Example of logs in CloudWatch Logs:
2024-06-13T10:24:26.155Z yiuMFE-C-zh-hC0pSP5R-O5BG3ap_Of6evMxor903iY6eZqmvDuAhA== START DistributionID: EM5IMR873FN1
2024-06-13T10:24:26.155Z yiuMFE-C-zh-hC0pSP5R-O5BG3ap_Of6evMxor903iY6eZqmvDuAhA== 87.201.63.49 app35-15
2024-06-13T10:24:26.155Z yiuMFE-C-zh-hC0pSP5R-O5BG3ap_Of6evMxor903iY6eZqmvDuAhA== END
2024-06-13T10:24:39.406Z iZ5hVY4TdzAxYPM3O-Pm9M7QI_w2h_rMvGry9LsmlQM4MN3M4c8ufQ== START DistributionID: EM5IMR873FN1
2024-06-13T10:24:39.406Z iZ5hVY4TdzAxYPM3O-Pm9M7QI_w2h_rMvGry9LsmlQM4MN3M4c8ufQ== 87.201.63.49 app35-15
2024-06-13T10:24:39.406Z iZ5hVY4TdzAxYPM3O-Pm9M7QI_w2h_rMvGry9LsmlQM4MN3M4c8ufQ== END
2024-06-13T10:24:42.950Z hfeaHApSKu1aNYvUgbh5_ocTx4TSEbii4uNWtr5b81Yehilq585kbQ== START DistributionID: EM5IMR873FN1
2024-06-13T10:24:42.950Z hfeaHApSKu1aNYvUgbh5_ocTx4TSEbii4uNWtr5b81Yehilq585kbQ== 87.201.63.49 app35-15
2024-06-13T10:24:42.950Z hfeaHApSKu1aNYvUgbh5_ocTx4TSEbii4uNWtr5b81Yehilq585kbQ== END
the subscription filter has the following path pattern:
[reqid, ip!=START && ip!=END, app]
Configure low retention time in the log group to avoid unecessary storage costs.
Filter the top offeding IPs based on a moving window that is refreshed on a regular basis (e.g. 60 sec window refreshed every 1 sec). Then sink the IPs to a DynamoDB table, with a desired block TTL.

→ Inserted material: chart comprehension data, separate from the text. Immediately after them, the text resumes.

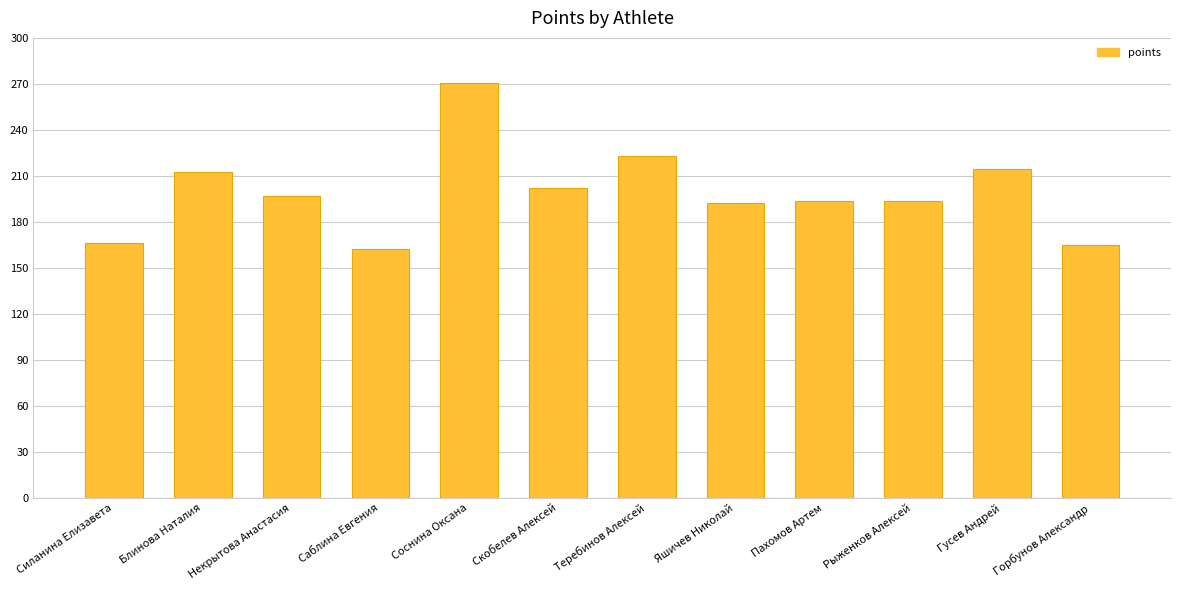

The chart shows a value of 126.1 at Гусев Андрей. True or false?

False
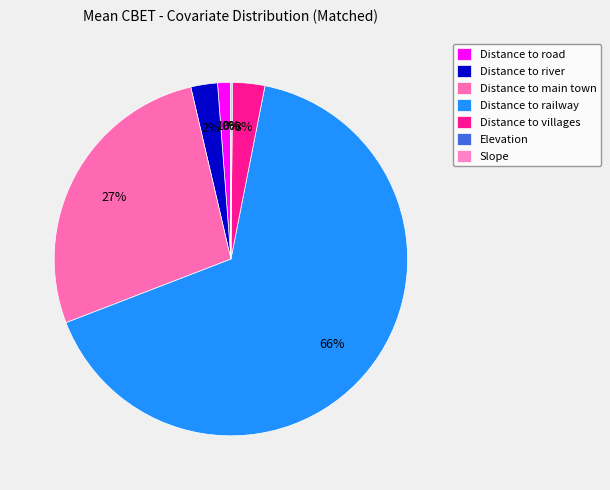

True or false: Distance to railway accounts for 66% of the total.

True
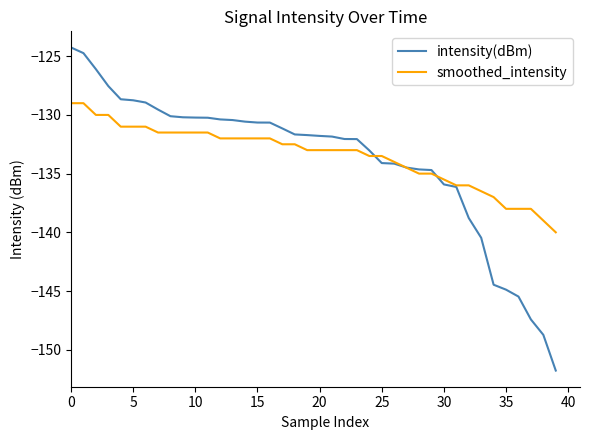

Which series has the widest spread of values?

intensity(dBm)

I did not build this, but I used the Data analytics with Apache Flink feature in Kinsesis Data Stream to validate how it would work. It is based on a Zeppelin notebook with the following sequential tasks:
%flink.pyflink
import gzip
import base64
class preProcess(ScalarFunction):
def eval(self, s):
return str(gzip.decompress(s), 'utf-8')
st_env.register_function("preProcess", udf(preProcess(), DataTypes.BYTES(), DataTypes.STRING()))
%flink.ssql(type=update)
DROP TABLE IF EXISTS request_rates;
CREATE TABLE request_rates (
data BYTES,
proctime AS PROCTIME()
) WITH (
'connector' = 'kinesis',
'stream' = 'preply',
'aws.region' = 'us-east-1',
'scan.stream.initpos' = 'LATEST',
'format' = 'raw'
);
%flink.ssql(type=update)
SELECT winend, ip, app_name, request_rate, app_rate_limit
FROM (
SELECT ip, SPLIT_INDEX(app,'-',0) AS app_name, CAST(SPLIT_INDEX(app,'-',1) AS INT) AS app_rate_limit, request_rate, winend
FROM (
SELECT
ip,
app,
COUNT(*) as request_rate,
HOP_END(proctime, INTERVAL '1' SECOND, INTERVAL '60' SECOND) AS winend
FROM (
SELECT
JSON_VALUE(preProcess(data), '$.logEvents[0].extractedFields.app') as app,
JSON_VALUE(preProcess(data), '$.logEvents[0].extractedFields.ip') as ip,
proctime
FROM request_rates
)
GROUP BY
app,
ip,
HOP(proctime, INTERVAL '1' SECOND, INTERVAL '60' SECOND)
)
)
WHERE request_rate > app_rate_limit ;
In AWS WAF you have a static rule that blocks requests coming from any IP within an IP list. Run a Lambda function on with a regular frequency (e.g. 1 every 2 seconds), that queries the IPs in the DynamoDB table, and then update the IP list in AWS WAF.